In short, this is a single example of doing EVERYTHING wrong.
I'm curious to see how this will be handled by the courts. Like a circus? It seems to be the norm lately.
The patent says it is restricted to "A digital system that may be used by children two years old and older. " All apple has to do is claim iphones are fro people under 2 years old.
Some drink at the fountain of knowledge. Others just gargle.
idiots... all software patents should be void as they're just mathematical algorythms when it gets down to it... your stupid patents office should be disbanded for the harm they've caused by allowing both software and method patents...
Donald 'Duck' Dunn: We had a band powerful enough to turn goat piss into gasoline.
there were many touch screen devices before this one, so that's one issue out of the way. The real killer is that this is clearly a patent for a child's toy, as stated clearly in the patent docs. What would breach the patent would be an app that mimicked the processes described in the patent. iOS looks pretty safe, as does a hundred other touch driven devices.
There was an unknown error in the submission.
Wasn't Milekic in hiding from war crimes charges for the last 5 years - Or is that a different guy?
This kind of story repeats itself over and over again. Even after several posts have pointed out that the new insight here, which it's not clear to me that Apple infringes now, is about deleting something when it moves faster than a certain speed, we get more posts about just touchscreens. Is there some way to mod down the author of this story?
A story that makes me side with Apple. Why don't you just shoot my dog too.
This seems like a more logical target for "Throwing things off screen" than an iProduct. I cant remember having to throw anything on an iPad, (though, throwing the iPad is the other story) but on our Win7 Touch with surface pack you toss pictures off screen etc.
It's a nice principle, but lots of recent precedents (East Texas anyone?) are weakening that defense in favor of the trolls.
The key is whether the two parties in the suit were talking about licensing in the first place, not whether it reached the attention of the court. The court is just there to resolve the dispute given that the parties don't agree.

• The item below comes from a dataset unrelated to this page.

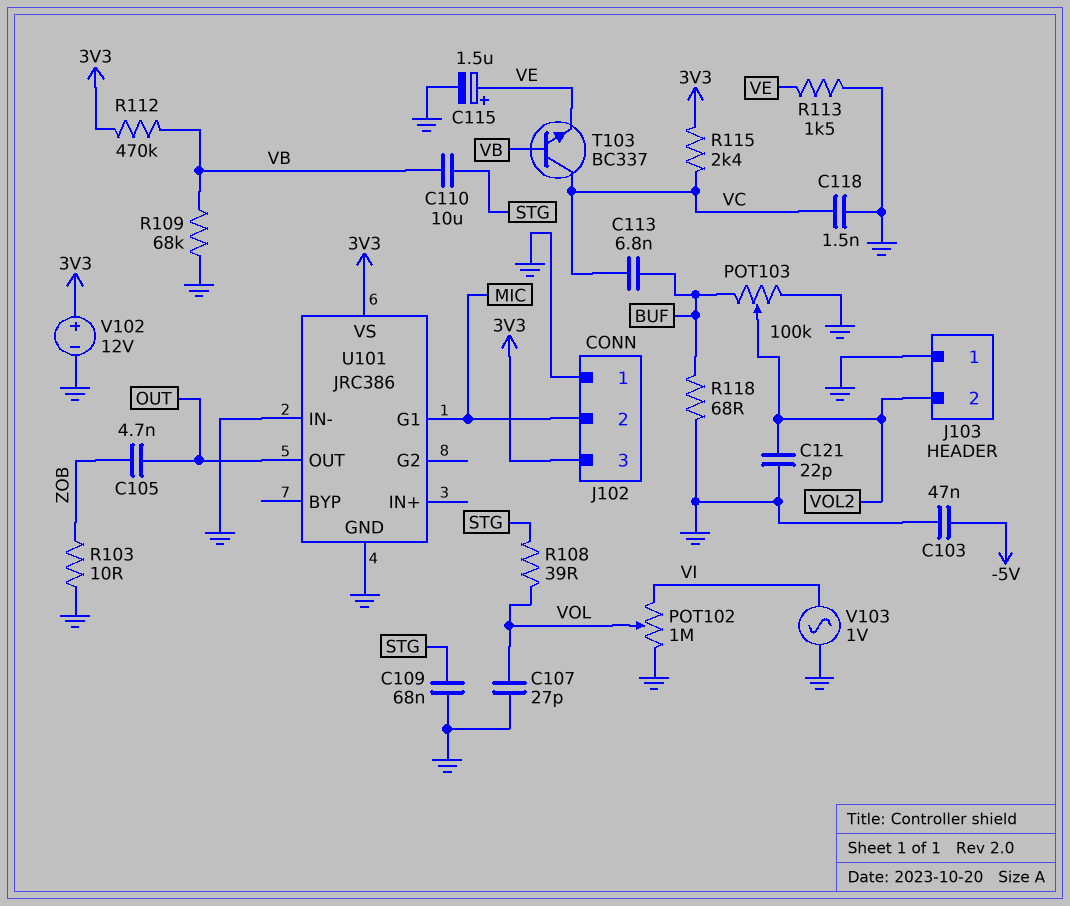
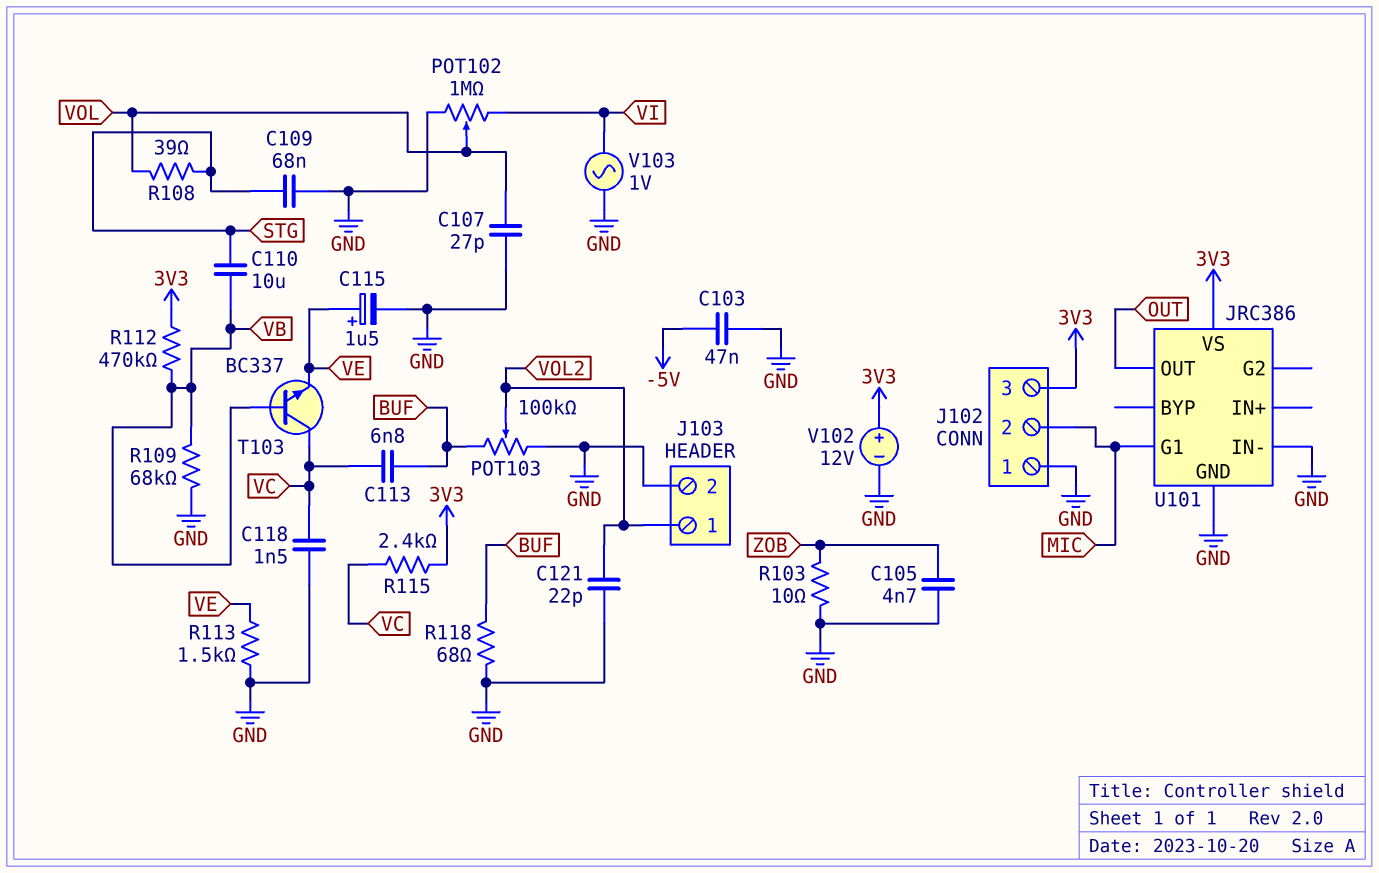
C105: 4.7nF (OUT, ZOB) -> 4.7nF (GND, ZOB)
J103 pin 1: GND -> VOL2
J103 pin 2: VOL2 -> GND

"Little does he know, but there is no 'I' in 'Idiot'!"
You can see this behavior in MOST touch-screen portable devices.
And if you want to use a search engine to see how widespread this behavior is, Google "kinetic scrolling".
what's sauce for the goose is sauce for the gander. Maybe hte rest of us can get some real work done while the children are squabbling.
Surely he is just using the concept of escape velocity.
Also is you look at the work at P.A.R.C. in the sixties and seventies i bet you could find this implemented.
So...we've had touch screen interfaces for years. Frankly I'm a little vague on the differences between using a stylus and not using a stylus, which in my mind brings us WAAAAY back to Apple's Newton project from the dawn of time. But even since then, I remember in the late 90's early 00's touchscreen monitors, overlays for monitors being used in education, tons of kiosk type systems at trade shows. My point is that I find it extremely difficult to believe that the first time this was done was 2005.
My question is this, let's assume all these people before did these things without filing patents, if you created something with an idea prior to someone having a patent on that idea, does that give you any rights at all? Or do you only get rights if you actually file with the patent office? I'm talking about something along the lines of copyright law where I can prove I published something previously, therefor it's mine.
I'm sure I'm going to regret hearing the answer, but I asked.